Selected passage:
688 A.2d 255

Glenn W. OLSEN, Petitioner, v. PENNSYLVANIA STATE EMPLOYES’ RETIREMENT BOARD, Respondent (Two Cases).

Commonwealth Court of Pennsylvania.

Argued Sept. 9, 1996.

Decided Jan. 28, 1997.

*256Elliot A. Strokoff, Harrisburg, for petitioner.

Brian E. McDonough, Harrisburg, for respondent.

Before SMITH and FLAHERTY, JJ., and NARICK, Senior Judge.

SMITH, Judge.

Glenn W. Olsen petitions for review of two decisions of the State Employes’ Retirement Board (Board) determining that he is ineligible to purchase credit for the three-year period when he was not an active employee of the Commonwealth. Olsen questions whether the decision of a healing examiner becomes final when exceptions are not timely filed; whether an unconstitutional appearance of bias occurs when a prosecuting attorney, who filed late exceptions to an administrative board, represents the same board before this Court to obtain a remand for purposes of curing the late-filing defect; and whether the State Employees’ Retirement Code (Retirement Code), 71 Pa.C.S. §§ 5101 — 5956, authorizes the purchase of credit for leaves without pay for purposes of studying under federal grants that occurred before March 1, 1974, the effective date of the statute.

While working for Indiana State College, Olsen was offered a fellowship to study under a federal grant for one year at Cornell University commencing in June 1965, and the board of trustees approved a one-year, unpaid leave of absence. In 1966 the institutions approved Olsen’s continuation of his graduate work for two more years to complete his doctorate under another federal grant. Before he completed his studies, Olsen was offered and accepted a position as Professor of Mathematics at Edinboro State College. He taught there from 1968 until he retired at the end of 1991.

Excerpted data:
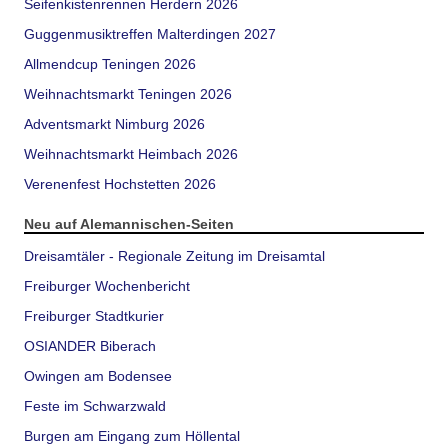
Seifenkistenrennen Herdern 2026
Guggenmusiktreffen Malterdingen 2027
Allmendcup Teningen 2026
Weihnachtsmarkt Teningen 2026
Adventsmarkt Nimburg 2026
Weihnachtsmarkt Heimbach 2026
Verenenfest Hochstetten 2026
Neu auf Alemannischen-Seiten
Dreisamtäler - Regionale Zeitung im Dreisamtal
Freiburger Wochenbericht
Freiburger Stadtkurier
OSIANDER Biberach
Owingen am Bodensee
Feste im Schwarzwald
Burgen am Eingang zum Höllental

Task prompt: In the court opinion, at which university did Olsen begin studying under a federal grant in June 1965? The listing is separate material, unrelated to the court opinion.

Solution to the exercise: Cornell University.